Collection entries
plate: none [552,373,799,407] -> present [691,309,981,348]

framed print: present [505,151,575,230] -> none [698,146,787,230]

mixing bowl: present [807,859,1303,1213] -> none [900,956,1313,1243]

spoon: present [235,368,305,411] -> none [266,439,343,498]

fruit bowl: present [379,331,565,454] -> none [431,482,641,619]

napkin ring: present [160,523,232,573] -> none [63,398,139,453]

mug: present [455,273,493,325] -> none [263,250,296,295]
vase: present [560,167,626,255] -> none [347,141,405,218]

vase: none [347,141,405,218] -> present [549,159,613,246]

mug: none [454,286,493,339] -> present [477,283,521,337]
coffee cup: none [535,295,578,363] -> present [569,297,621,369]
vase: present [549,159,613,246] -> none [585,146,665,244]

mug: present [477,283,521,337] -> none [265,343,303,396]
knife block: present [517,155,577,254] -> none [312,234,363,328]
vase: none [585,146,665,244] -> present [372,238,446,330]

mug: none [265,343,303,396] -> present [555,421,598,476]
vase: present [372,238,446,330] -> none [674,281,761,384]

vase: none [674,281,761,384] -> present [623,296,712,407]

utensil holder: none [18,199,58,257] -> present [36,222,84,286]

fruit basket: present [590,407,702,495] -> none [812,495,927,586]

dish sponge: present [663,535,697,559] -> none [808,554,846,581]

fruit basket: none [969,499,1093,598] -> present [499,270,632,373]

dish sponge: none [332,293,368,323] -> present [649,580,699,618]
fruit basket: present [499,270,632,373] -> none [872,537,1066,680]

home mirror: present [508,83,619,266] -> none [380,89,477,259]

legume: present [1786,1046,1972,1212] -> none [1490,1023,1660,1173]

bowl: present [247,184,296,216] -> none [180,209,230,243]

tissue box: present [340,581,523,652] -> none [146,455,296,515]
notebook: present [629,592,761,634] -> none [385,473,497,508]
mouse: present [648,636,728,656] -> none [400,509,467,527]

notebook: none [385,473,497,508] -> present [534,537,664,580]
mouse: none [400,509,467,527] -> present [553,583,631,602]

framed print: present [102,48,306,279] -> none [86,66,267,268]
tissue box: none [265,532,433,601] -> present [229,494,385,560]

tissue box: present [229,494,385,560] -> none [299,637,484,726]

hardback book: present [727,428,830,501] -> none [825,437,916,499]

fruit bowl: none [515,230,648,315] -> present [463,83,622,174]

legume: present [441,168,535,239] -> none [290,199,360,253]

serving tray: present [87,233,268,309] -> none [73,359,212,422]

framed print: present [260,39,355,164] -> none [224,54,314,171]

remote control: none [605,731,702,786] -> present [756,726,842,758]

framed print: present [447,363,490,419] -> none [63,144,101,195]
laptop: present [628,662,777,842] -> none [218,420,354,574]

» INSTRUCTIONS FOR THE TASK:
Every line of the data above should be copied exactly.

» RESULT:
plate: none [552,373,799,407] -> present [691,309,981,348]

framed print: present [505,151,575,230] -> none [698,146,787,230]

mixing bowl: present [807,859,1303,1213] -> none [900,956,1313,1243]

spoon: present [235,368,305,411] -> none [266,439,343,498]

fruit bowl: present [379,331,565,454] -> none [431,482,641,619]

napkin ring: present [160,523,232,573] -> none [63,398,139,453]

mug: present [455,273,493,325] -> none [263,250,296,295]
vase: present [560,167,626,255] -> none [347,141,405,218]

vase: none [347,141,405,218] -> present [549,159,613,246]

mug: none [454,286,493,339] -> present [477,283,521,337]
coffee cup: none [535,295,578,363] -> present [569,297,621,369]
vase: present [549,159,613,246] -> none [585,146,665,244]

mug: present [477,283,521,337] -> none [265,343,303,396]
knife block: present [517,155,577,254] -> none [312,234,363,328]
vase: none [585,146,665,244] -> present [372,238,446,330]

mug: none [265,343,303,396] -> present [555,421,598,476]
vase: present [372,238,446,330] -> none [674,281,761,384]

vase: none [674,281,761,384] -> present [623,296,712,407]

utensil holder: none [18,199,58,257] -> present [36,222,84,286]

fruit basket: present [590,407,702,495] -> none [812,495,927,586]

dish sponge: present [663,535,697,559] -> none [808,554,846,581]

fruit basket: none [969,499,1093,598] -> present [499,270,632,373]

dish sponge: none [332,293,368,323] -> present [649,580,699,618]
fruit basket: present [499,270,632,373] -> none [872,537,1066,680]

home mirror: present [508,83,619,266] -> none [380,89,477,259]

legume: present [1786,1046,1972,1212] -> none [1490,1023,1660,1173]

bowl: present [247,184,296,216] -> none [180,209,230,243]

tissue box: present [340,581,523,652] -> none [146,455,296,515]
notebook: present [629,592,761,634] -> none [385,473,497,508]
mouse: present [648,636,728,656] -> none [400,509,467,527]

notebook: none [385,473,497,508] -> present [534,537,664,580]
mouse: none [400,509,467,527] -> present [553,583,631,602]

framed print: present [102,48,306,279] -> none [86,66,267,268]
tissue box: none [265,532,433,601] -> present [229,494,385,560]

tissue box: present [229,494,385,560] -> none [299,637,484,726]

hardback book: present [727,428,830,501] -> none [825,437,916,499]

fruit bowl: none [515,230,648,315] -> present [463,83,622,174]

legume: present [441,168,535,239] -> none [290,199,360,253]

serving tray: present [87,233,268,309] -> none [73,359,212,422]

framed print: present [260,39,355,164] -> none [224,54,314,171]

remote control: none [605,731,702,786] -> present [756,726,842,758]

framed print: present [447,363,490,419] -> none [63,144,101,195]
laptop: present [628,662,777,842] -> none [218,420,354,574]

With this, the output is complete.